Andretti eventually made his way to the staging area where the Australian was being celebrated for the pole-winning run.
“I tell you, to see Mario Andretti walk up the pits and shake his hand, that’s something I’ll remember,” said Roger Penske, owner of Power’s car.
Andretti, who was also passed this year for second on the wins list by Scott Dixon, was pleased for Power.
“I know how much I love qualifying and he’s the same,” Andretti said. “It was coming. It’s beautiful. It’s great for the sport, and records are meant to be broken.”
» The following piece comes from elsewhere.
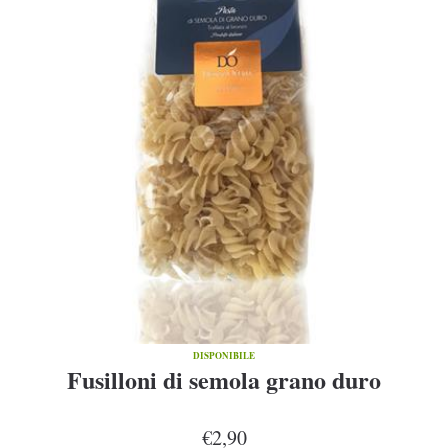
DISPONIBILE
Fusilloni di semola grano duro
€2,90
Power, who was given a new hat that read “68 poles,” said the scene on pit lane with Penske and Andretti was “surreal.”
“At such a crucial point, I couldn’t celebrate it very much and I don’t want to give out too much energy because I need to save it,” Power said. “When you have those sort of figures there congratulating you, you are sort of pinching yourself.”
The pole-winning run gave Power one additional point in the standings. The current IndyCar leader heads into Sunday’s finale up 21 points over both Team Penske teammate Josef Newgarden and six-time IndyCar champion Scott Dixon. Indianapolis 500 winner Marcus Ericsson is 40 points out and McLaughlin trails by 42 in what remains the closest IndyCar championship race since 2003.
It was a fairly disastrous qualifying session for all the championship contenders besides Power.
The session fell apart almost instantly when Newgarden, a two-time IndyCar champion and winner of a series-high five races this season, went off course in the corkscrew and found himself stuck in the gravel. He was penalized his two fastest laps, was not permitted to advance out of the first group and will start 25th on Sunday.
“I just made a mistake. It’s frustrating,” Newgarden said. “I think we have the fastest car in the field. But it’s a bummer, it’s a bummer for everybody. It’s not over, but it’s not ideal what just happened.”
IndyCar extended the session to give the qualifiers a chance to complete one lap, but Dixon failed to advance and will start 13th. McLaughlin and Ericsson advanced, but Ericsson spun in the second group and qualified 10th, two spots behind McLaughlin.
It made for a Fast Six final shootout that included Power, the Andretti Autosport pairing of Alexander Rossi and Romain Grosjean, as well as outgoing IndyCar champion Alex Palou and Pato O’Ward of Arrow McLaren SP and rookie Callum Ilott.
Power had no trouble and nipped Ilott by 0.0193 seconds in Ilott’s best career qualifying effort.
Rossi qualified third and was followed by Grosjean, Palou and O’Ward.
Colton Herta, the two-time defending race winner from pole, went off course and qualified 18th. It’s possible that Sunday marks Herta’s final IndyCar start as the 22-year-old Californian is being courted by AlphaTauri in Formula One.